Randal L. Schwartz wrote:
> Damn you, Andy. :)
Sorry :-)
> Speaking of that, how's TT3? You should use the MJD parser for that.
I came pretty close to getting the core modules finished by January of
this year. Then our second baby came along. Then the money ran out and
I had to go and get a real job again. :-(
So right now I'm busy doing various bits of TT-related consultancy work
to keep the food on the table (in the short term) and to build up some
funds to allow me to take some more time off to finish it off (in the
long term), or at least move a few steps closer.
So although I'm not churning code right now, I am still spending a lot
of time working on design aspects and trying to iron out some of the nasty
corners in my head. The parser, in particular, has made my brain hurt
and often. If it were as simple as using an existing parser, then I would
very much like to.
The problem is that TT has some very demanding requirements of a parser,
and TT3 especially so. A purely state-table-driven parser (as in TT2)

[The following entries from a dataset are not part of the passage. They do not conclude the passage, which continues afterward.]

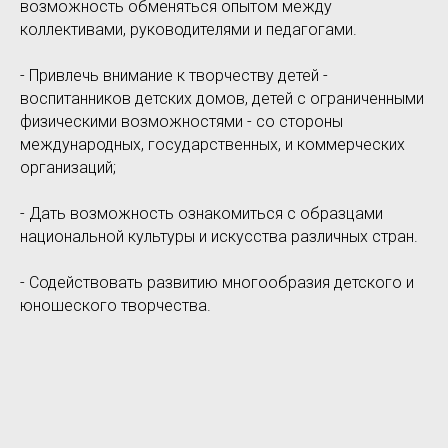
возможность обменяться опытом между
коллективами, руководителями и педагогами.
- Привлечь внимание к творчеству детей -
воспитанников детских домов, детей с ограниченными
физическими возможностями - со стороны
международных, государственных, и коммерческих
организаций;
- Дать возможность ознакомиться с образцами
национальной культуры и искусства различных стран.
- Содействовать развитию многообразия детского и
юношеского творчества.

isn't flexible enough for a language as flexible as TT. There are numerous
rough edges in the TT2 language caused by the inability of the parser to
Do The Right Thing when pushed.
A recursive descent parser, on the other hand, has the flexibility to
handle the special-cases of the TT language. Unfortunately, the nature
of a RD parser (parse_template() calls parse_tag() calls parse_directive()
calls parse_expression() and so on) is such that it becomes very difficult
to separate the front-end and back-end of the parser.
This is important because the TT language isn't regular. Tags and directive
are not always nested. Unlike XML and other structured markup, they can
overlap in TT, with tags containing several directives, or directives
being spread across several tags:
[% IF x; INCLUDE y; END %] # one tag, multi-directive
[% IF x %] # one directive, multi-tag
blah
[% END %]
So the TT3 parser has a front end scanner (which handles the tags) sending
parse events to a back-end handler (very much like XML::SAX). Then we have
a table-driven parser to handle the grammatical structure of the block
directives (working out which block is nested in which block and which
keywords signify the start/end of the directives). Finally we have a
recursive descent parser at the bottom to parse the individual elements
of the TT language (expressions, variables, etc.)
It's a real bastard hybrid, quite probably unlike anything currently known
to man. But it should be fast, forgiving and extremely flexible.